家に帰ってきてから望亜奈さんの言っていた事をもう一度思い出してみた。


潤兄のやってることは主任と一緒。

潤兄の気持ち……

口は悪いけどいつも優しい潤兄。その潤兄は何を考えてるのか。



―――やっぱり答えは出ない。



潤兄の事は心配だけど、私に何も言ってくれない事には何もしてあげられない。


この前も飲むぞなんて言ってたわりには、私が三杯目を飲み終えると潤兄も飲むのをやめた。

そして「今日は疲れてるから帰ってゆっくりしろ」なんていってタクシーでうちまで送ってくれた。

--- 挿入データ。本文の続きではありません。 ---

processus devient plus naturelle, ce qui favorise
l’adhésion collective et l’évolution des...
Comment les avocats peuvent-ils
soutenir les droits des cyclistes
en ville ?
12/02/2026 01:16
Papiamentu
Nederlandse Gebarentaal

やっぱり私じゃ頼りにならないから打ち明けてくれないのかな?


望亜奈さんとは想い人がいるなんて話も出るのに。

確かに、望亜奈さんみたいに人生経験豊富じゃないし、美人で大人っぽくもないし。
恋人と呼べる人も片手で十分足りるぐらいしかいないかったけれども……



はぁー



私がいくら考えても、悩んでも。
潤兄の悩みはわからないし
どうにもしてあげられないから


こういうのもさり気なくわかる大人になりたいんだけどな。


でも、そんなのは私にはまだまだ程遠いらしい。



いつか、潤兄の悩みが解消されて

そして想い人と一緒にいる潤兄に会えたらいいな。



そんな事を思いながら、主任のお家の(いや今では自分の家にもなるんだけれど)お風呂に入っていた。

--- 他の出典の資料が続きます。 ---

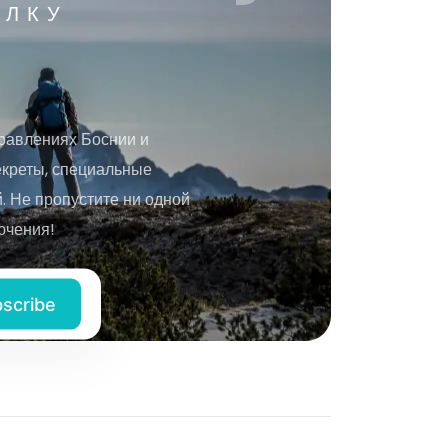
ЫЛКУ
равлениях Боснии и
екреты, специальные
 Не пропустите ни одной
ючения!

主任のお家のお風呂は、主任だって手足伸び伸びで入れるぐらい広くて快適。

ん?主任だってノビノビ?


そう思った瞬間主任のその姿が浮かんできて、慌てて頭の上の妄想を払って打ち消す。


「ちょ、なんでそんなの浮かんでくるのっ」


だってその妄想に出てきた主任はもちろん裸で、だから色気なんて駄々漏れで……

あぁああああ、もうっ

私って欲求不満?


「もうっ消えてってばっ」


そう思いながら目をつぶればやっぱり主任が浮かんできてしまって、今度は打ち消す事が出来ない。


「主任。――ジュンさん。……会いたいよ……」


そう口にしてしまった後で目をギュって強く瞑って涙をこらえる。


待つって決めたんだから。

潤兄にだって宣言した。


だから、私は涙なんて出ないようにバシャバシャと顔を洗いお風呂を出た。